SM: It is on the increase, and our film is just feeding into what is already happening in terms of kitchen school gardens. I hope it becomes a part of the mainstream curricula.

PJB: Watching the film, I was interested not only in yours and Jon’s relationship to nature and your choices about how to live, but also the way you love each other—how respectful Jon was of your decisions about how you treated your cancer and what you wanted to do. Any apprehensions he had of losing you, didn’t get in the way of supporting what you wanted.STSM_Featured-3

SM: Jon gave me the greatest gift a person can give to another person. I was at a point during the cancer journey that I wasn’t really sure if I wanted to live; I was feeling very unhappy. In a difficult and almost hysterical moment when I was in tears, I said to Jon: “I don’t know if I want to be here.” But coming to that point and expressing it was part of my healing. He said to me: “Look, my preference would really be that you are around for many years to come but if you feel like you need to go now, you can do that. Let yourself go, you don’t have to keep going if that’s what you feel need to do. ” And that was a turning point for me.

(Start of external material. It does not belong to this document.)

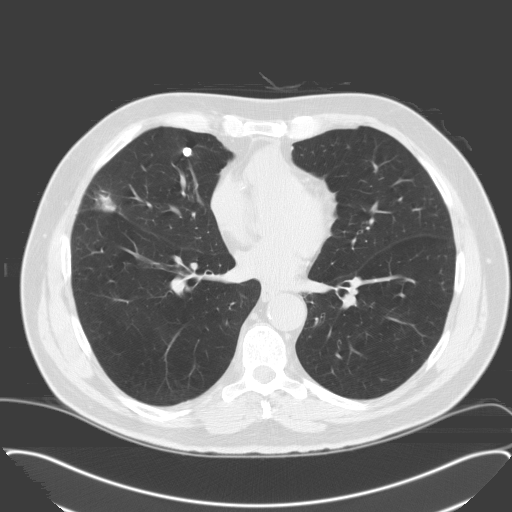
Chest CT (low-dose screening protocol), one axial image. Third screening round (two years after baseline). Lung window (W 1500 / L -600 HU). 3.2 mm slice thickness. 120 kVp. Male participant, aged 65 years at enrolment. Former smoker at enrolment.
Lesion marked by an expert reader, bounding box <63,168,131,228> (left, top, right, bottom; pixels). The exam's reader record, not a measurement of the box and not confirmed to be the same lesion: non-calcified nodule or mass ≥4 mm, right middle lobe, 28 × 23 mm, spiculated (stellate) margins, soft tissue attenuation, pre-existing on the prior screen: no. Official screen result: positive, other. Lung cancer was diagnosed 25 days after this screen: adenocarcinoma, NOS, right middle lobe, moderately differentiated (G2), stage IA (AJCC 6th edition), 25 mm at pathology.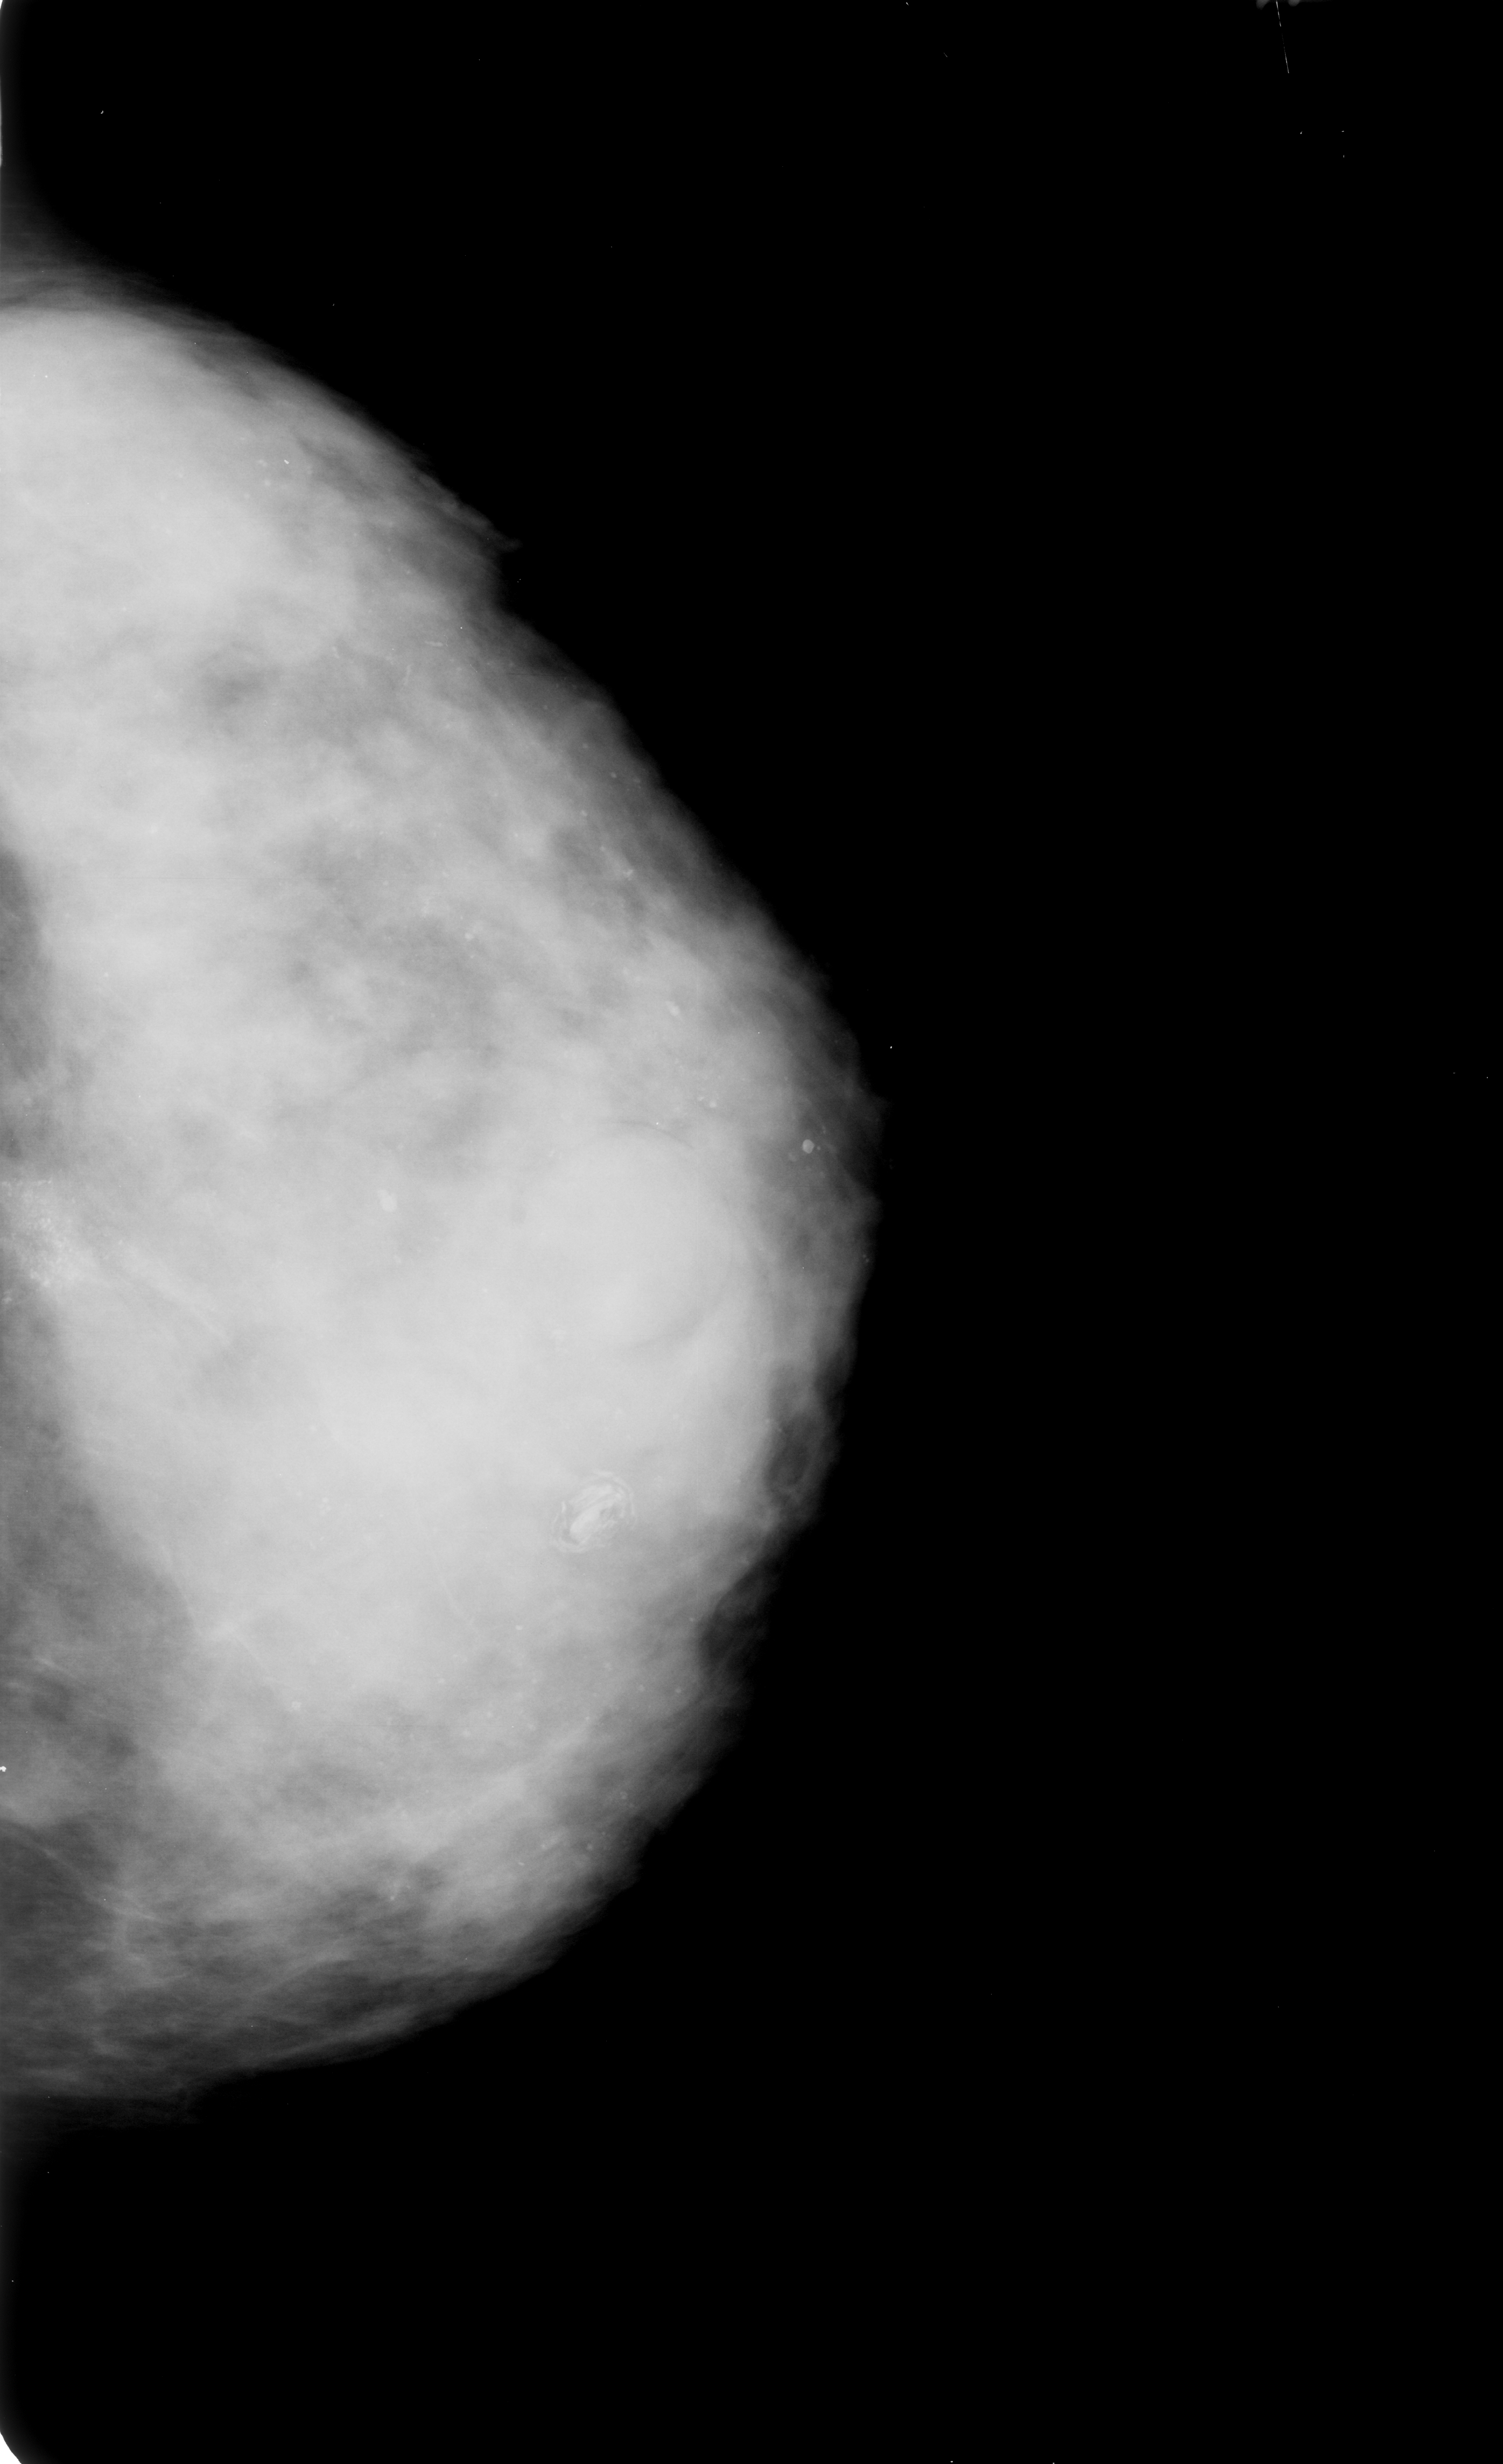
Digitized screen-film mammogram. Left breast. CC view. Breast composition: extremely dense (BI-RADS density category 4 of 4). 1503 × 2464 image matrix.
Marked abnormalities (boxes around the expert regions of interest):
- calcifications, morphology pleomorphic, distribution clustered; BI-RADS assessment category 4; subtlety rating 3 on a 1 (subtle) to 5 (obvious) scale; pathology (as recorded): malignant: bounding box <0,1128,165,1362> (left, top, right, bottom; pixels)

PB: It’s being given the permission to go to the end point without going there. It makes a difference.

SM: I came to terms with what that end point would be and thought: I’m OK with that. There is a book that had a big impact on me and it’s called Dying to be me by Anita Moorjani. She had a near-death experience through lymphatic cancer—she was a skeleton and all her organs had shut down. But she came back—and when she did, she realised she no longer feared death, or the cancer. She believes the emotion underlying her physical fear was driving the cancer and when she let go of that, her physical body responded by becoming well again… I wanted to stay outside the fear and angst that I think the cancer industry fuels and just deal with it on my own terms. What really changed things for me was awareness, through meditation, that all my cells have consciousness and they are all cooperating together to make this body work. It’s amazing what those cells do together. My consciousness isn’t residing only in my brain, it’s in my entire body. Most of my cells were healthy and I felt that my body needed the support of my emotional and mental state to combat the unhealthy cells.

Postscript:

Suzan has also worked in adventure tourism and writing remains a passion. She has written articles for publications such as Australian Geographic, Wild, Cruising Helmsman and contributed to books such as Modern Day Explorers. She has recently completed a manuscript Serafiphine Snuperson, an adventure tale for 8–12 year-olds about how children deal with grief and loss, told from the point of view of a dog.